A costa de verlas y repasarlas acabé enamorándome. Ahora no hay quien me contradiga y diga que fue un mito, que no ocurrieron las cosas.
El caso es que por allí en un recoveco de los que abundan, en una plazuela de anticuarios, me topé con una caja metálica gris, en su interior cerca de mil diapositivas, fotos pequeñas, cronológicas, impolutas, contrastadas, intactas; la licencia para meterme a la vida de los otros; la licencia para meterme en la vida de Pili.

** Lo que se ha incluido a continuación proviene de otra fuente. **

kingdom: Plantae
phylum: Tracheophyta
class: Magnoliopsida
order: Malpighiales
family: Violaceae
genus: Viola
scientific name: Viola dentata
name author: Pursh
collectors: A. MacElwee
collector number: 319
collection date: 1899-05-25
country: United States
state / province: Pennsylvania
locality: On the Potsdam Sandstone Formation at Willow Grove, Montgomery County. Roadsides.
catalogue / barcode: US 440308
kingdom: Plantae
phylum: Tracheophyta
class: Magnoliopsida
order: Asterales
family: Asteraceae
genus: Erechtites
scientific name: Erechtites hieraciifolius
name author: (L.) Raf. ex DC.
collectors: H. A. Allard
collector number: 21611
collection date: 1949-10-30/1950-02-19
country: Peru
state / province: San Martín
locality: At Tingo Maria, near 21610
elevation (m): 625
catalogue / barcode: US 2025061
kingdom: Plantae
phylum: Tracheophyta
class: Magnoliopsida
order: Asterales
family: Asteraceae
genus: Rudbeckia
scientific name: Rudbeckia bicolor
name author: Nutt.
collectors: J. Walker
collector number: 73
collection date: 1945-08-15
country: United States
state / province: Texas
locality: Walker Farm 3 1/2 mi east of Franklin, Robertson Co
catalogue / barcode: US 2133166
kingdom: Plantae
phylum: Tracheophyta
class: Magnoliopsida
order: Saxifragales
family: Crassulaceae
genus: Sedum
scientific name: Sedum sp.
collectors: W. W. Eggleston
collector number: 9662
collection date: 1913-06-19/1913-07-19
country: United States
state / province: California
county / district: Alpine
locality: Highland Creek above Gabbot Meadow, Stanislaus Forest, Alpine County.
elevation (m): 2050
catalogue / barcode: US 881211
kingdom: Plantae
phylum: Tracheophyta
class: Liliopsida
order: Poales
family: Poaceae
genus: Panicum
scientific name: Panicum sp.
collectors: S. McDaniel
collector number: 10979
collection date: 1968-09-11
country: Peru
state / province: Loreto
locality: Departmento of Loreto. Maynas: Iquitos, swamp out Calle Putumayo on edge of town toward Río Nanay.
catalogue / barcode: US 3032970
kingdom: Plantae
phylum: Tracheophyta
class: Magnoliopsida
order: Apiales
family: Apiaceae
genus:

Los detalles en concreto (el lugar, la fecha exacta, la circunstancia) son misterios que no podré explicar nunca, pero algunas pistas surgen de las placas de ese fotógrafo lejano, su meticuloso reunirlas a través del tiempo asesino, el misterio de tal vez destinarlas en un clóset al olvido de los años, hasta que tal vez una venta de garaje las hizo aterrizar al tapete de anticuario donde ahora me inclino. Me hinqué enseguida al verlas. Reconocí cualquier cosa. Tal vez la calidad de las placas, tal vez sus piernas incipientes saliendo de esa alberca, no sé, pero algo me hizo remojarme los bigotes y lanzarme a la puja; las ganas de persignarse del colega me las puso bajo el brazo.
El caso es que ya después, de regreso a casa, comencé a explorarlas con calma en una caja de luz, con una lupa que tengo especial para el menester. Poco a poco iban apareciendo las caras, intercalándose algunos grupos de gente fotos más adelante, desdoblándose una historia lineal y coherente. Empecé a sumirme en ella. No sé. Como que la resolana y los lentes y esa pareja que junta sus lenguas al borde de una copa de Martini, y ella, con un pelo negro que cae brevemente en su cuello. Los labios que se llenan de saliva, en aquella pareja de la izquierda, la que quieta se aposenta lentamente en un rojo sillón. Y la espalda desnuda de Pili, y Pili enseñando las bragas, y Pili, que al carcajearse en su boda, le soba la pelona a un anciano.
No puedo decir más, porque solamente tengo un par de vestigios de su nombre. El primero está al borde del cartoncillo de la diapositiva (Made in the USA), con pluma roja ya borrada por el tiempo: “Acapulco 25-8-58/ esa es mi Pili!”; y Pili, como no queriendo la cosa, ve a la cámara, fijamente, y un copete negro oscuro acá ardiente, pero brilloso, y una piel blanca que parece tapete para morder, los días de sol y playa en la marca del tirante abajo del hombro, un collar rojo de pequeñas piedras, unos aretes enormes y unos labios rojos, y una patilla apenas de pelusa que baja y se pierde, minúscula, y su espalda que parece un vértigo, pero aún más.
Y Pili radiante el día de su boda. Un matrimoniarse de esos pudientes el de mi Pili. En una de esas placas tiene una mantilla española impoluta, y un ramo de orquídeas. Después chupa un dedo temerosa frente al altar, indicios de lo que vendría más tarde. Besamanos de las encopetas y las joyas en la ceremonia civil, y algún otro viaje a la playa, a alguna ruina arqueológica, ella leyendo sobre una piedra con los pies enterrados en la arena, sonriendo cualquier cosa, como siempre, como en cada de esas imágenes en la azotea tal vez de su casa, y después el hospital, los hijos, las labores domésticas y un viaje a París, Pili observando la Gioconda, Pili subiendo la Torre Eiffel y después el accidente, el hospital de nuevo con las piernas desechas y sus hijos empujando la silla de ruedas, su cara ahora marchita, y esa última foto, la última de tantas, el segundo vestigio de su nombre, allí, una iglesia, el ataúd, los hijos y alguien hasta entonces invisible (que presumo era el fotógrafo), el segundo vestigio de su nombre: “Colima 11-1-78/ Pili… en tu entierro”.
No sé. Pero hay días que pienso que en realidad Pili es sólo obra de mi imaginación.